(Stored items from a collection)
______________________________

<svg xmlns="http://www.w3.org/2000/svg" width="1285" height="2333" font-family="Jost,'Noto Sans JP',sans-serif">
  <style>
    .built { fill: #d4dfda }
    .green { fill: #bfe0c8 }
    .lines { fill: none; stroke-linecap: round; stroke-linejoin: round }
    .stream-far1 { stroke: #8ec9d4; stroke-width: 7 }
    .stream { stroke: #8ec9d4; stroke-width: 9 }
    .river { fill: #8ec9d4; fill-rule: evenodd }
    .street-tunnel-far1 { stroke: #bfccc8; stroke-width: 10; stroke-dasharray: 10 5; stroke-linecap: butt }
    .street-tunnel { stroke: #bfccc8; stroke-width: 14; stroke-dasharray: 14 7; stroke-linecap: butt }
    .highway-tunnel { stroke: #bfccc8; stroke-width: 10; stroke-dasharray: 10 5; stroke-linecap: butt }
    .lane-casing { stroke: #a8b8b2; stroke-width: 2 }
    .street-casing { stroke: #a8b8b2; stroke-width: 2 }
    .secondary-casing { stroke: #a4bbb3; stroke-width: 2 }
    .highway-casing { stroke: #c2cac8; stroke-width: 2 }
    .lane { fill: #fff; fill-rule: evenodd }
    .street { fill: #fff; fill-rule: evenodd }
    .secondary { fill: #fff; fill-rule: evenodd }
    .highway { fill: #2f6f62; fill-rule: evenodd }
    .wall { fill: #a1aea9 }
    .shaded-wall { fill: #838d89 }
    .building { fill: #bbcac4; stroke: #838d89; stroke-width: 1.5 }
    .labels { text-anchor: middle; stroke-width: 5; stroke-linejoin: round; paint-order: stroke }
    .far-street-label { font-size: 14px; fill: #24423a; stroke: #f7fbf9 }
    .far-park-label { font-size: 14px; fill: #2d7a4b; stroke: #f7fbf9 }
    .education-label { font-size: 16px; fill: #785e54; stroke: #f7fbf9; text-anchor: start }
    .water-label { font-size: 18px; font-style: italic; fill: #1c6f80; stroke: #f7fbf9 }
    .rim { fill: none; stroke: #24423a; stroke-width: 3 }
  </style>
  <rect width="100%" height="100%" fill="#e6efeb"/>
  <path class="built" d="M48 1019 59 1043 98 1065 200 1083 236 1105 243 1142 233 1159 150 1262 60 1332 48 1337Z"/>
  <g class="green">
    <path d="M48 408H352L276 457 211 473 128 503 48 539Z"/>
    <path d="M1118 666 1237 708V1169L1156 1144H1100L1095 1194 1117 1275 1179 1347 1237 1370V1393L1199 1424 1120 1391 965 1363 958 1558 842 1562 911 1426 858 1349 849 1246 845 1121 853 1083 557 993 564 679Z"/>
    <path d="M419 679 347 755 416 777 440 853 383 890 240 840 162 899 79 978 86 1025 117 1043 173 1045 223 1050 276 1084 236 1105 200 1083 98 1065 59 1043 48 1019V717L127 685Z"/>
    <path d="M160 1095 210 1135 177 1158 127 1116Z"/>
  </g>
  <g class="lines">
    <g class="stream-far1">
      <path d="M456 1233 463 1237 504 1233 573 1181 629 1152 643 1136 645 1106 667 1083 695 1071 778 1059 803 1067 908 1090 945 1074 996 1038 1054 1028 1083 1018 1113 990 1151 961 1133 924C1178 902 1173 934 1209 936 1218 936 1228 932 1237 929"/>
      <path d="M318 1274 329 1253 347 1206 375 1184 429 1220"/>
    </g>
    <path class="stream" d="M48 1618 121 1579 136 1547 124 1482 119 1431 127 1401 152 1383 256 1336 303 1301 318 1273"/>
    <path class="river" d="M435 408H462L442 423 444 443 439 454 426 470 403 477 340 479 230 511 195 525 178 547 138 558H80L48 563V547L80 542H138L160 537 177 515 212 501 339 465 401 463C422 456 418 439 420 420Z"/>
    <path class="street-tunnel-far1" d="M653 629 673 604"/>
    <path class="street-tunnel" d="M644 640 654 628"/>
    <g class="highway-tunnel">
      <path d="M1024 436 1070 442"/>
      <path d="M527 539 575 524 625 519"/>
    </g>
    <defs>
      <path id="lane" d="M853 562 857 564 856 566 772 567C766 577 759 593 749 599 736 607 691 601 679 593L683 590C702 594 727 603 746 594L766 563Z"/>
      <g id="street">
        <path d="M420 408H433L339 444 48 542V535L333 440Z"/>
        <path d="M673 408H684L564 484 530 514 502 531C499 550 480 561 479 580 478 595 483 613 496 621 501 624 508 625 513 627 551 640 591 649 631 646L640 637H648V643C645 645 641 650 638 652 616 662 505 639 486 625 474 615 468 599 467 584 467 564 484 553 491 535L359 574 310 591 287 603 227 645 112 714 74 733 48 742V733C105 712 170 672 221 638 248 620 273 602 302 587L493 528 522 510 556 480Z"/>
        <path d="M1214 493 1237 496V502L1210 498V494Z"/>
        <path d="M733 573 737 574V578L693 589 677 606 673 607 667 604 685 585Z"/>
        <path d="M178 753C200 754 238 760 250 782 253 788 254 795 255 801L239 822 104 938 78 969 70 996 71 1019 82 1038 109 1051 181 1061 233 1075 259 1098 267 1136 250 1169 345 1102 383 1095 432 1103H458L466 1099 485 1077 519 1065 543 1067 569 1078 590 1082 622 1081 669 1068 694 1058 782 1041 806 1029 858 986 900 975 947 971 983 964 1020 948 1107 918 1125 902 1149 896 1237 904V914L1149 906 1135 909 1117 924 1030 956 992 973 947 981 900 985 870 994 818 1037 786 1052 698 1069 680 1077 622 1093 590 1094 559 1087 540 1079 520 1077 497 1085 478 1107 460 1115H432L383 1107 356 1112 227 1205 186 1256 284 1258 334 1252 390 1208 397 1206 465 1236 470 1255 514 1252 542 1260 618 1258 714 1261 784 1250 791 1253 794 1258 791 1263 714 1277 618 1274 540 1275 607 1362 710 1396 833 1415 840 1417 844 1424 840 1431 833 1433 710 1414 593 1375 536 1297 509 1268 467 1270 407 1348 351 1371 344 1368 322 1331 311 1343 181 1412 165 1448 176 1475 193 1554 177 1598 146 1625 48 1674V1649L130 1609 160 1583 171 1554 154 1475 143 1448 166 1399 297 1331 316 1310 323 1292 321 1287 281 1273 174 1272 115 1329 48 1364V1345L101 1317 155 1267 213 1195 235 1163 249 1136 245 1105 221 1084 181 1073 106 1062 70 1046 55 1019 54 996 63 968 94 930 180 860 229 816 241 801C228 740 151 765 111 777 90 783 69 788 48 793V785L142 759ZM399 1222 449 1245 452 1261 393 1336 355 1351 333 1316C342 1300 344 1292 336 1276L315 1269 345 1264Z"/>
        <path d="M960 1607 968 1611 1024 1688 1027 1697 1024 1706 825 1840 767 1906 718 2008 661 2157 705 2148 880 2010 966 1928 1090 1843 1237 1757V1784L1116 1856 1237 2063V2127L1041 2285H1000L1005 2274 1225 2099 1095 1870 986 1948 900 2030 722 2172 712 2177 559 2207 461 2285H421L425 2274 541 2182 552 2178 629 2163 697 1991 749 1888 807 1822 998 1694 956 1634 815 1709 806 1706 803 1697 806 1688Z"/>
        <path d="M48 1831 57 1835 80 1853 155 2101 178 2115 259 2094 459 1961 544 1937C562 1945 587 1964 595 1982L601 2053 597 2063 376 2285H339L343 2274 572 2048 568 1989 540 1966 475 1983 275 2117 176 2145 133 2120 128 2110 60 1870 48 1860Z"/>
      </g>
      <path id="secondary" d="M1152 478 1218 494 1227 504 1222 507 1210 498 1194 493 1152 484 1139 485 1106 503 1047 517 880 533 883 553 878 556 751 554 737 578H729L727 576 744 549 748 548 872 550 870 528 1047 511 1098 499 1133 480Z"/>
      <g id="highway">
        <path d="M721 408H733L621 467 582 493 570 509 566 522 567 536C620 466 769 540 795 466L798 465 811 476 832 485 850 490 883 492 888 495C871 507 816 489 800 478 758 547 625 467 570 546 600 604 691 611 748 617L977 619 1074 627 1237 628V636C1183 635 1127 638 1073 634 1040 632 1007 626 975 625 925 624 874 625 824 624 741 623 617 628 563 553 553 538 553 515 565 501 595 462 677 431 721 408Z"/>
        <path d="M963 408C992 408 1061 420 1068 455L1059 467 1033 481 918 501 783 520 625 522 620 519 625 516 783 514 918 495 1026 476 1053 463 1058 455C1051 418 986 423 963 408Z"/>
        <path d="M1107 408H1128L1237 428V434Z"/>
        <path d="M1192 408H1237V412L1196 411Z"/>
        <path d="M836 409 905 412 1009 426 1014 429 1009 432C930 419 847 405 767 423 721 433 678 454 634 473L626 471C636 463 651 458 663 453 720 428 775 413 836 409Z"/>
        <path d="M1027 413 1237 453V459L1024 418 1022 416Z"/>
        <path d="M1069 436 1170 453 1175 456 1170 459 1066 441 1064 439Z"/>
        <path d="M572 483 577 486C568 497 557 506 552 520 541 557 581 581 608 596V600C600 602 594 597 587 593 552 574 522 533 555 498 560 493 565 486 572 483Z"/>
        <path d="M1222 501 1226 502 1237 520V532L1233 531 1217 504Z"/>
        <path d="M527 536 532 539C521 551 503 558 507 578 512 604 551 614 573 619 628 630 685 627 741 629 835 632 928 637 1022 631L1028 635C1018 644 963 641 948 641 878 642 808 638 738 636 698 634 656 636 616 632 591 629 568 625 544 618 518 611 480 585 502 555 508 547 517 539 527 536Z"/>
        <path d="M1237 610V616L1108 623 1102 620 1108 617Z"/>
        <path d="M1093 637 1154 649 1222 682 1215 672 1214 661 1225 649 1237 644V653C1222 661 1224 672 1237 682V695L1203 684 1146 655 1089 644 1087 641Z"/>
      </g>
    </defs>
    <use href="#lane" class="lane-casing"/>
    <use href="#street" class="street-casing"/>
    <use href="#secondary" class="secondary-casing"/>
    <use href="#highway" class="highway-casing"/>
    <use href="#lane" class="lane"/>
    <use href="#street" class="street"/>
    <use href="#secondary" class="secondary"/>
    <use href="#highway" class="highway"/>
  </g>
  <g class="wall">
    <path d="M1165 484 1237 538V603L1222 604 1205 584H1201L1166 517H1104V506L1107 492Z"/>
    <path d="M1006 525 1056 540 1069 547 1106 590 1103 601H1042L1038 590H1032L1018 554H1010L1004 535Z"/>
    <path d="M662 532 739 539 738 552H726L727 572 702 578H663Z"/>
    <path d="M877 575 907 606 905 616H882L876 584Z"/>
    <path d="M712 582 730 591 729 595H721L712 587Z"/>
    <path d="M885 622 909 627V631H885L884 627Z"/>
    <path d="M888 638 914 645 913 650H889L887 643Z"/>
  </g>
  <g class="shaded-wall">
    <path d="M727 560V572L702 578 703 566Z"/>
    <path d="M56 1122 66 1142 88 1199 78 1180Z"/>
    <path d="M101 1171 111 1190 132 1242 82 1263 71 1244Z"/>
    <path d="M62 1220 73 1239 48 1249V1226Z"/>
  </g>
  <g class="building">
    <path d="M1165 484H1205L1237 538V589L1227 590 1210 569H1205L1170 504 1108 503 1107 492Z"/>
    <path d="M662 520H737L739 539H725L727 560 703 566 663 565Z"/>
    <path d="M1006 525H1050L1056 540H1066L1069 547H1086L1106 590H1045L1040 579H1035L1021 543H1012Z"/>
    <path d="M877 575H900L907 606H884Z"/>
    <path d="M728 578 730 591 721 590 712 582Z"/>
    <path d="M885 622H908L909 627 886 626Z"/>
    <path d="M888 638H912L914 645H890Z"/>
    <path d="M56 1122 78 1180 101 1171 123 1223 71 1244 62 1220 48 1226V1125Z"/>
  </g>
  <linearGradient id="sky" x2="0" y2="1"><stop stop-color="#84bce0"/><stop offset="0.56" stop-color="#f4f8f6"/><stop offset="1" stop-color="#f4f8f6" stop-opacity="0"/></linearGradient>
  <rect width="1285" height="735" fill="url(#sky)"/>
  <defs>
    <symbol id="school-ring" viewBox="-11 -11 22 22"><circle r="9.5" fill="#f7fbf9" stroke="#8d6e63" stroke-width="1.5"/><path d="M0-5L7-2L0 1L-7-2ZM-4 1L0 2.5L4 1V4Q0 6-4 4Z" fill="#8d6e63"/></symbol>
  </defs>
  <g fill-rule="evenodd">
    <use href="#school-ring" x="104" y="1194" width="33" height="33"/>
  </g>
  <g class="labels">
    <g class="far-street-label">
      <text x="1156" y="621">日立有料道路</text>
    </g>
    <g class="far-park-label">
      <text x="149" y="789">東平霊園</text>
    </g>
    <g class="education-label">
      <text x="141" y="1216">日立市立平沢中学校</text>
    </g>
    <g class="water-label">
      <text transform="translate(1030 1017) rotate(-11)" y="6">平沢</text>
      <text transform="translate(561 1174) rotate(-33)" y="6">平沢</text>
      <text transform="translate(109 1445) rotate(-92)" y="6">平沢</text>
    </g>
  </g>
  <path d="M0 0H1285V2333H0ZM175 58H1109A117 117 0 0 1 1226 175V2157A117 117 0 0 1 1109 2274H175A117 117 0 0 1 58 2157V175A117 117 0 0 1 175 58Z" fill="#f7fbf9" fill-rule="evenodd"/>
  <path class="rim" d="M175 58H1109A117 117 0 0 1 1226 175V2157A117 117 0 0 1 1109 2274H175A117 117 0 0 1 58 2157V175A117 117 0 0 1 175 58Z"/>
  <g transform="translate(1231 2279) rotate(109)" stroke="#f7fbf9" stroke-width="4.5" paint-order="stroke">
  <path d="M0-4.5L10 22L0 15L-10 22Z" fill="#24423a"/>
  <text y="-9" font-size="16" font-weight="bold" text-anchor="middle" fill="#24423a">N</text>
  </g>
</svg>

______________________________

WORK ORDER: Where in the records does the string "river" appear? Copy every line that has it.

RESPONSE FOR THIS EXERCISE:
    .river { fill: #8ec9d4; fill-rule: evenodd }
    <path class="river" d="M435 408H462L442 423 444 443 439 454 426 470 403 477 340 479 230 511 195 525 178 547 138 558H80L48 563V547L80 542H138L160 537 177 515 212 501 339 465 401 463C422 456 418 439 420 420Z"/>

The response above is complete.